3.6. Effect of Initial Feed Concentration

Concentration differences between the external (feed) and internal phase impose a significant driving force on the diffusion process. The extraction efficiency of ACTP was studied at initial feed concentrations of 6, 8, 10, and 15 ppm. The effect of initial feed concentration on extraction efficiency is shown in Figure 6. Extraction efficiency increased with an increase of initial feed concentration. This is due to higher chemical potential between the feed and internal phase. The highest extraction efficiency achieved was at 85% for 10 ppm ACTP. Beyond the concentration of 10 ppm, the extraction efficiency slightly decreased to 72%. When the feed ACTP concentration is low, most of the solute will diffuse into the internal phase, entering firstly through the peripheral regions of the emulsion droplets.

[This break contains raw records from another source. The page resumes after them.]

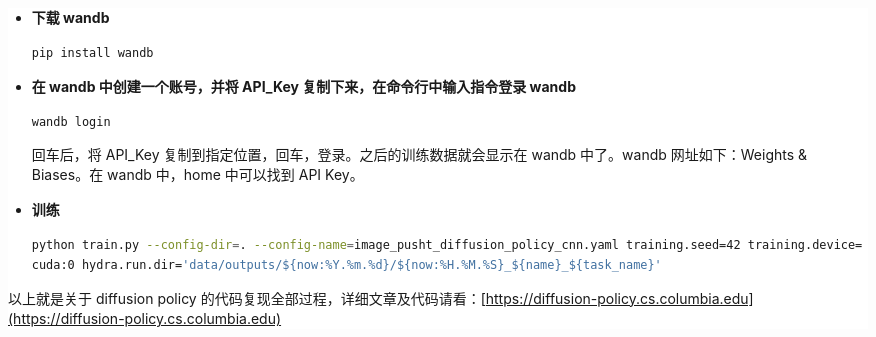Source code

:    - **下载 wandb**

     ```bash title="安装 wandb"
     pip install wandb
     ```

   - **在 wandb 中创建一个账号，并将 API_Key 复制下来，在命令行中输入指令登录 wandb**

     ```bash title="登录 wandb"
     wandb login
     ```

     回车后，将 API_Key 复制到指定位置，回车，登录。之后的训练数据就会显示在 wandb 中了。wandb 网址如下：Weights & Biases。在 wandb 中，home 中可以找到 API Key。

   - **训练**

     ```bash title="训练指令"
     python train.py --config-dir=. --config-name=image_pusht_diffusion_policy_cnn.yaml training.seed=42 training.device=cuda:0 hydra.run.dir='data/outputs/${now:%Y.%m.%d}/${now:%H.%M.%S}_${name}_${task_name}'
     ```

以上就是关于 diffusion policy 的代码复现全部过程，详细文章及代码请看：[https://diffusion-policy.cs.columbia.edu](https://diffusion-policy.cs.columbia.edu)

However, at a high ppm level, since the outer layer has already been saturated, the rest of the solutes were required to permeate deeper into the emulsion droplets [33,34]. This caused stripped ACTP to pursue a longer diffusional path in the internal phase and hence decreased its extraction efficiency. This result is in line with [6] and [35].

Figure 6

Effect of HCl concentration (Experimental condition: [Ammonia] = 0.1 M; [TOA] = 6 wt%; [Span 80] = 6 wt%; [HCl] = 0.1 M; Volume Ratio = 3:1; Stripping Agent = Ammonia; Diluent = Kerosene).

4. Conclusions

ELM formulation for ACTP extraction was performed and the formulation parameters were optimised. Diluent was noted as a suitable diluent while ammonia was noted as a suitable stripping agent for this purpose. The best formulation of ELM for this study was found at 0.1 M concentration of stripping agent, volume ratio of 3:1, and 0.1 M of HCl concentration. Under the ideal conditions, around 85% of acetaminophen was successfully extracted for an ACTP initial concentration of 10 ppm.